EXERCISE OBJECTIVE
Lines from the one containing "(pdf_single_document no)" through the end of the entries below: set them down exactly, both ends included, with nothing added.

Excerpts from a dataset
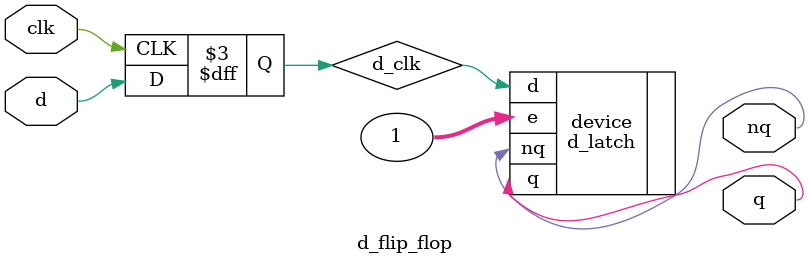
<source format=v>
`timescale 1ns / 1ps

module d_flip_flop(d, clk, q, nq);
    input d, clk;
    output q, nq;
    reg d_clk;
    
    always @(posedge clk) begin
        d_clk <= d;
    end
    
    d_latch device(.d(d_clk), .e(1), .q(q), .nq(nq));
endmodule

</source>
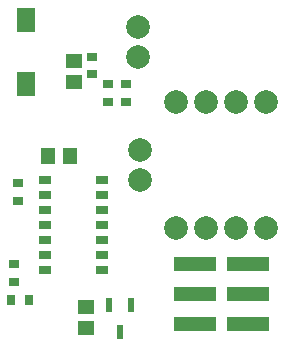
<source format=gbr>
G04 Layer_Color=255*
%FSLAX45Y45*%
%MOMM*%
%TF.FileFunction,Pads,Top*%
%TF.Part,Single*%
G01*
G75*
%TA.AperFunction,SMDPad,CuDef*%
%ADD10R,3.68000X1.27000*%
%ADD11R,0.60000X1.15000*%
%TA.AperFunction,ConnectorPad*%
%ADD12R,1.60000X2.00000*%
%TA.AperFunction,SMDPad,CuDef*%
%ADD13R,0.90000X0.70000*%
%ADD14R,0.70000X0.90000*%
%ADD15R,1.40000X1.20000*%
%ADD16R,0.90000X0.80000*%
%ADD17R,1.00000X0.65000*%
%ADD18R,1.20000X1.40000*%
%TA.AperFunction,ComponentPad*%
%ADD21C,2.00000*%
D10*
X558800Y0D02*
D03*
Y-254000D02*
D03*
Y-508000D02*
D03*
X114300D02*
D03*
Y-254000D02*
D03*
Y0D02*
D03*
D11*
X-520700Y-577901D02*
D03*
X-615701Y-352897D02*
D03*
X-425699D02*
D03*
D12*
X-1320800Y2063999D02*
D03*
Y1524000D02*
D03*
D13*
X-1422400Y-152400D02*
D03*
Y-2398D02*
D03*
X-472999Y1367399D02*
D03*
Y1517401D02*
D03*
X-625399D02*
D03*
Y1367399D02*
D03*
X-1384300Y534599D02*
D03*
Y684601D02*
D03*
D14*
X-1296599Y-304800D02*
D03*
X-1446601D02*
D03*
D15*
X-812800Y-547202D02*
D03*
Y-367198D02*
D03*
X-911098Y1715597D02*
D03*
Y1535598D02*
D03*
D16*
X-758698Y1606398D02*
D03*
Y1746402D02*
D03*
D17*
X-1155700Y457200D02*
D03*
Y330200D02*
D03*
Y203200D02*
D03*
X-673100D02*
D03*
Y330200D02*
D03*
Y457200D02*
D03*
X-1155700Y584200D02*
D03*
Y711200D02*
D03*
Y76200D02*
D03*
Y-50800D02*
D03*
X-673100Y76200D02*
D03*
Y-50800D02*
D03*
Y584200D02*
D03*
Y711200D02*
D03*
D18*
X-1130300Y914400D02*
D03*
X-950300D02*
D03*
D21*
X711200Y1371600D02*
D03*
X457200D02*
D03*
X203200D02*
D03*
X-50800D02*
D03*
X711200Y304800D02*
D03*
X457200D02*
D03*
X203200D02*
D03*
X-50800D02*
D03*
X-355600Y965200D02*
D03*
Y711200D02*
D03*
X-368300Y2006595D02*
D03*
Y1752595D02*
D03*
%TF.MD5,16001f6e75fa86891c96fbf33e34ec73*%
M02*

</source>
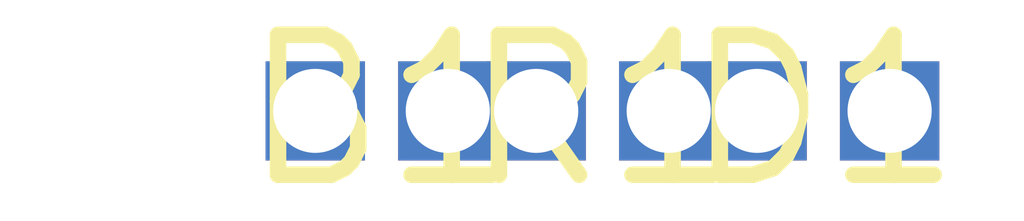
<source format=kicad_pcb>
(kicad_pcb
	(version 20241229)
	(generator "pcbnew")
	(generator_version "9.0")
	(general
		(thickness 1.6)
		(legacy_teardrops no)
	)
	(paper "A4")
	(layers
		(0 "F.Cu" signal)
		(2 "B.Cu" signal)
		(9 "F.Adhes" user "F.Adhesive")
		(11 "B.Adhes" user "B.Adhesive")
		(13 "F.Paste" user)
		(15 "B.Paste" user)
		(5 "F.SilkS" user "F.Silkscreen")
		(7 "B.SilkS" user "B.Silkscreen")
		(1 "F.Mask" user)
		(3 "B.Mask" user)
		(17 "Dwgs.User" user "User.Drawings")
		(19 "Cmts.User" user "User.Comments")
		(21 "Eco1.User" user "User.Eco1")
		(23 "Eco2.User" user "User.Eco2")
		(25 "Edge.Cuts" user)
		(27 "Margin" user)
		(31 "F.CrtYd" user "F.Courtyard")
		(29 "B.CrtYd" user "B.Courtyard")
		(35 "F.Fab" user)
		(33 "B.Fab" user)
		(39 "User.1" user)
		(41 "User.2" user)
		(43 "User.3" user)
		(45 "User.4" user)
	)
	(setup
		(pad_to_mask_clearance 0)
		(allow_soldermask_bridges_in_footprints no)
		(tenting front back)
		(pcbplotparams
			(layerselection 0x00000000_00000000_55555555_5755f5ff)
			(plot_on_all_layers_selection 0x00000000_00000000_00000000_00000000)
			(disableapertmacros no)
			(usegerberextensions no)
			(usegerberattributes yes)
			(usegerberadvancedattributes yes)
			(creategerberjobfile yes)
			(dashed_line_dash_ratio 12.000000)
			(dashed_line_gap_ratio 3.000000)
			(svgprecision 4)
			(plotframeref no)
			(mode 1)
			(useauxorigin no)
			(hpglpennumber 1)
			(hpglpenspeed 20)
			(hpglpendiameter 15.000000)
			(pdf_front_fp_property_popups yes)
			(pdf_back_fp_property_popups yes)
			(pdf_metadata yes)
			(pdf_single_document no)
			(dxfpolygonmode yes)
			(dxfimperialunits yes)
			(dxfusepcbnewfont yes)
			(psnegative no)
			(psa4output no)
			(plot_black_and_white yes)
			(sketchpadsonfab no)
			(plotpadnumbers no)
			(hidednponfab no)
			(sketchdnponfab yes)
			(crossoutdnponfab yes)
			(subtractmaskfromsilk no)
			(outputformat 1)
			(mirror no)
			(drillshape 1)
			(scaleselection 1)
			(outputdirectory "")
		)
	)
	(net 0 "")
	(footprint (layer "F.Cu") (at 4 0))
	(footprint (layer "F.Cu") (at 2 0))
	(footprint (layer "F.Cu") (at 0 0))
	(embedded_fonts no)
)

</source>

TASK ANSWER
			(pdf_single_document no)
			(dxfpolygonmode yes)
			(dxfimperialunits yes)
			(dxfusepcbnewfont yes)
			(psnegative no)
			(psa4output no)
			(plot_black_and_white yes)
			(sketchpadsonfab no)
			(plotpadnumbers no)
			(hidednponfab no)
			(sketchdnponfab yes)
			(crossoutdnponfab yes)
			(subtractmaskfromsilk no)
			(outputformat 1)
			(mirror no)
			(drillshape 1)
			(scaleselection 1)
			(outputdirectory "")
		)
	)
	(net 0 "")
	(footprint (layer "F.Cu") (at 4 0))
	(footprint (layer "F.Cu") (at 2 0))
	(footprint (layer "F.Cu") (at 0 0))
	(embedded_fonts no)
)

</source>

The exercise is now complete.